**SET PROBLEM**
Reproduce each of the items below word for word.

Dataset items

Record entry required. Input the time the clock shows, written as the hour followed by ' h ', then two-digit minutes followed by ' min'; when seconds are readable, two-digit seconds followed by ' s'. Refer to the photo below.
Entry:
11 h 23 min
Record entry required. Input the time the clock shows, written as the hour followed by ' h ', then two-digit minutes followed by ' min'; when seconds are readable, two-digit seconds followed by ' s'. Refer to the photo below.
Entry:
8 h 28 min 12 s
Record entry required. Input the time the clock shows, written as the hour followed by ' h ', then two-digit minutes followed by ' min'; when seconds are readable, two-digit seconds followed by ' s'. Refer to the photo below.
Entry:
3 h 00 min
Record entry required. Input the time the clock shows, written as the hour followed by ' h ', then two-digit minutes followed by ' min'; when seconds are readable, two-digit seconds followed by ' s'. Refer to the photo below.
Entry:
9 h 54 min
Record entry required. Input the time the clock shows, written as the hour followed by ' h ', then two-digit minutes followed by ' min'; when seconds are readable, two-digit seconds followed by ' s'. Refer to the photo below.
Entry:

**TASK RESULT**
Record entry required. Input the time the clock shows, written as the hour followed by ' h ', then two-digit minutes followed by ' min'; when seconds are readable, two-digit seconds followed by ' s'. Refer to the photo below.
Entry:
11 h 23 min
Record entry required. Input the time the clock shows, written as the hour followed by ' h ', then two-digit minutes followed by ' min'; when seconds are readable, two-digit seconds followed by ' s'. Refer to the photo below.
Entry:
8 h 28 min 12 s
Record entry required. Input the time the clock shows, written as the hour followed by ' h ', then two-digit minutes followed by ' min'; when seconds are readable, two-digit seconds followed by ' s'. Refer to the photo below.
Entry:
3 h 00 min
Record entry required. Input the time the clock shows, written as the hour followed by ' h ', then two-digit minutes followed by ' min'; when seconds are readable, two-digit seconds followed by ' s'. Refer to the photo below.
Entry:
9 h 54 min
Record entry required. Input the time the clock shows, written as the hour followed by ' h ', then two-digit minutes followed by ' min'; when seconds are readable, two-digit seconds followed by ' s'. Refer to the photo below.
Entry:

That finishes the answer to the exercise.